My irregular musings on city life, politics, baseball, roller derby, and whatever happens to be getting my goat today.

Thursday, July 14, 2005

Why I am not a libertarian part 762

Horrible news coming out of Kenya today, which I'm sure no one around here is paying attention to because no one seems to care much about Africa.
Thousands of villagers in northern Kenya fled their homes in fear as new
inter-clan violence wracked parts of the remote region after at least 77 people
were killed in a brutal massacre and reprisal attacks this week, officials and
residents of the area said. . .

members of the rival Borana and Gabra clans, which have long-running
disputes over water and pasture, continued to clash two days after the attack on
Turbi which has been blamed on the Borana. . .

The death toll from three days of clashes had stood at 76 earlier Thursday
but after one of 10 Boranas reported killed on Wednesday was found alive but
critically injured, the two new confirmed deaths brought the total to 77 dead,
officials said.

The flight of the villagers and new killings came 48 hours after 300 to
500 heavily armed Borana raiders slaughtered 56 Gabra villagers, including 22
children, in Turbi on Tuesday.

At least 10 of the attackers were killed during and after the raid that
was followed by a revenge attack in which nine Boranas, including four children,
after Garbas pulled them from a car driven by a priest near Sololo.

I hear lots of people complain about government and blithely claim that people would be better off if they were allowed to fend for themselves or form noncoercive, cooperative communities in freedom.

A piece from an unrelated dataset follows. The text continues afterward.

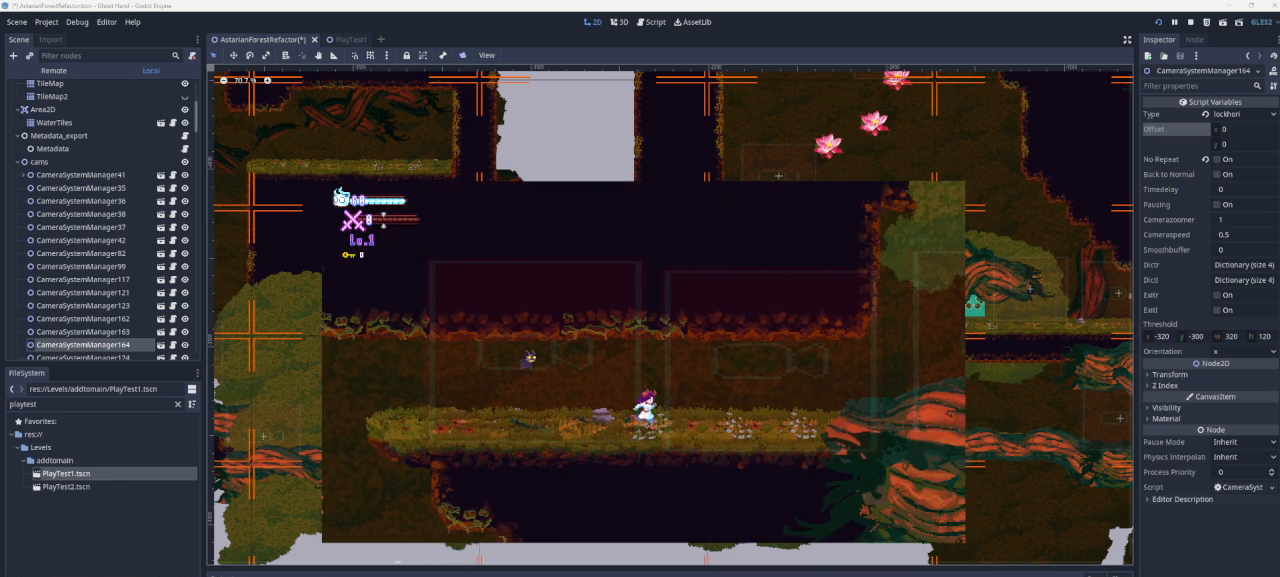
{"buttons": [], "left_stick": "right", "right_stick": "center", "events": []}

Unfortunately, that's just not what people are like. Whenever state authority is withdrawn, people quickly resort to violence to obtain the resources and power they think they need to survive.

In an organized state, disputes over water and land are resolved by laws and court systems, which provide a system for making these decisions which may not be perfect or fair, but at least doesn't involve machetes.

In other words, a core function of government is to play Solomon and hack the baby in half, so you don't go kill 4 of them.

You believe you would be different in a lawless world. You look in the mirror and all you see is the makeup, or the cool shirt, or the hair. You don't see the monster that lurks beneath the skin. That frightens me. Because I know it's in there.

One of the first steps in learning to live as a decent adult person is admitting to yourself that you just don't deserve to get everything you want by any means necessary. You're not that special. You are not a beautiful and unique snowflake.

Libertarians in essence believe that if everybody goes out and just selfishly tries to get whatever they want and works for their own happiness, that the result will be the greatest good for the greatest number. This is fatuous and false. In reality under such a system, the strong will take what they want from the weak. The greatest good for the greatest number is accomplished when the biggest dog on the block is not a wealthy individual or corporation but a government, which takes power from the strong and gives it to the weak to level the playing field. The problem with governments in practice is that they become corrupted by the wealthy and powerful, not that the trample the alleged rights of property.

Just because I make common cause with them when I feel our government is overstepping its constitutional bounds doesn't make me one of them. I'm not sure what you'd call me, but I'm closer to the New Deal than the Cato Institute.

Big Government now, Big Government forever.